## Saved entries
-.-.-
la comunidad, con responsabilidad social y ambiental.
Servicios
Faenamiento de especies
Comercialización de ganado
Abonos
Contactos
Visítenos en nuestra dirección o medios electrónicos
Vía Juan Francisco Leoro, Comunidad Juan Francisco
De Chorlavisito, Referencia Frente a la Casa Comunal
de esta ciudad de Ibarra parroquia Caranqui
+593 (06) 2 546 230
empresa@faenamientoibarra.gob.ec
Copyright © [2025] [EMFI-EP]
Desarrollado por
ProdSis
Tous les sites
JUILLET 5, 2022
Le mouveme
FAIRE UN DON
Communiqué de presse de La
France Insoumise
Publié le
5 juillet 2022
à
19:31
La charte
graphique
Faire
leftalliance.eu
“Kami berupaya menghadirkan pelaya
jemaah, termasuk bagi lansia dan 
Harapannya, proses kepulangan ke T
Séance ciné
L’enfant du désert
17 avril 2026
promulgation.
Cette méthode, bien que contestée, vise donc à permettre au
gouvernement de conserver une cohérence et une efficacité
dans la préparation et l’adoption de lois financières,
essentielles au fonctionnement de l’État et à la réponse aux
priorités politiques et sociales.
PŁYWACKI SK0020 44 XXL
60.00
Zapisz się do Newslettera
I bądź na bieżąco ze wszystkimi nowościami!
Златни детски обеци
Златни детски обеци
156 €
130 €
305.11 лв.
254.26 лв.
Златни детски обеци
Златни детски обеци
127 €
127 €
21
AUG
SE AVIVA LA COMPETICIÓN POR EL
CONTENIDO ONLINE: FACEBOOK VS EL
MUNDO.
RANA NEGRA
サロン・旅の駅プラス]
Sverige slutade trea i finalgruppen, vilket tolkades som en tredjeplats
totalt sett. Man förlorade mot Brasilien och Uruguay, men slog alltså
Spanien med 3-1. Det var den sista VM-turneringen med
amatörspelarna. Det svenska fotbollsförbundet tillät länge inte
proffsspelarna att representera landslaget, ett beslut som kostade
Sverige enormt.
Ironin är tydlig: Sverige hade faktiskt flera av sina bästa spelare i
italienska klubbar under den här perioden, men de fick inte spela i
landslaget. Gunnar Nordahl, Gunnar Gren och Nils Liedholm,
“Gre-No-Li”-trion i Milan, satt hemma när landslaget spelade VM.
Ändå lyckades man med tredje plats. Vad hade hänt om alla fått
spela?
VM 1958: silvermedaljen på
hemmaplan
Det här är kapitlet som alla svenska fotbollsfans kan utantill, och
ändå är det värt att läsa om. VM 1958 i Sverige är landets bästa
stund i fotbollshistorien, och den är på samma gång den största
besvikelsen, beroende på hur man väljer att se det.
-.-.-
## Task description
Return each entry exactly. Leave none out.

## Answer area
la comunidad, con responsabilidad social y ambiental.
Servicios
Faenamiento de especies
Comercialización de ganado
Abonos
Contactos
Visítenos en nuestra dirección o medios electrónicos
Vía Juan Francisco Leoro, Comunidad Juan Francisco
De Chorlavisito, Referencia Frente a la Casa Comunal
de esta ciudad de Ibarra parroquia Caranqui
+593 (06) 2 546 230
empresa@faenamientoibarra.gob.ec
Copyright © [2025] [EMFI-EP]
Desarrollado por
ProdSis
Tous les sites
JUILLET 5, 2022
Le mouveme
FAIRE UN DON
Communiqué de presse de La
France Insoumise
Publié le
5 juillet 2022
à
19:31
La charte
graphique
Faire
leftalliance.eu
“Kami berupaya menghadirkan pelaya
jemaah, termasuk bagi lansia dan 
Harapannya, proses kepulangan ke T
Séance ciné
L’enfant du désert
17 avril 2026
promulgation.
Cette méthode, bien que contestée, vise donc à permettre au
gouvernement de conserver une cohérence et une efficacité
dans la préparation et l’adoption de lois financières,
essentielles au fonctionnement de l’État et à la réponse aux
priorités politiques et sociales.
PŁYWACKI SK0020 44 XXL
60.00
Zapisz się do Newslettera
I bądź na bieżąco ze wszystkimi nowościami!
Златни детски обеци
Златни детски обеци
156 €
130 €
305.11 лв.
254.26 лв.
Златни детски обеци
Златни детски обеци
127 €
127 €
21
AUG
SE AVIVA LA COMPETICIÓN POR EL
CONTENIDO ONLINE: FACEBOOK VS EL
MUNDO.
RANA NEGRA
サロン・旅の駅プラス]
Sverige slutade trea i finalgruppen, vilket tolkades som en tredjeplats
totalt sett. Man förlorade mot Brasilien och Uruguay, men slog alltså
Spanien med 3-1. Det var den sista VM-turneringen med
amatörspelarna. Det svenska fotbollsförbundet tillät länge inte
proffsspelarna att representera landslaget, ett beslut som kostade
Sverige enormt.
Ironin är tydlig: Sverige hade faktiskt flera av sina bästa spelare i
italienska klubbar under den här perioden, men de fick inte spela i
landslaget. Gunnar Nordahl, Gunnar Gren och Nils Liedholm,
“Gre-No-Li”-trion i Milan, satt hemma när landslaget spelade VM.
Ändå lyckades man med tredje plats. Vad hade hänt om alla fått
spela?
VM 1958: silvermedaljen på
hemmaplan
Det här är kapitlet som alla svenska fotbollsfans kan utantill, och
ändå är det värt att läsa om. VM 1958 i Sverige är landets bästa
stund i fotbollshistorien, och den är på samma gång den största
besvikelsen, beroende på hur man väljer att se det.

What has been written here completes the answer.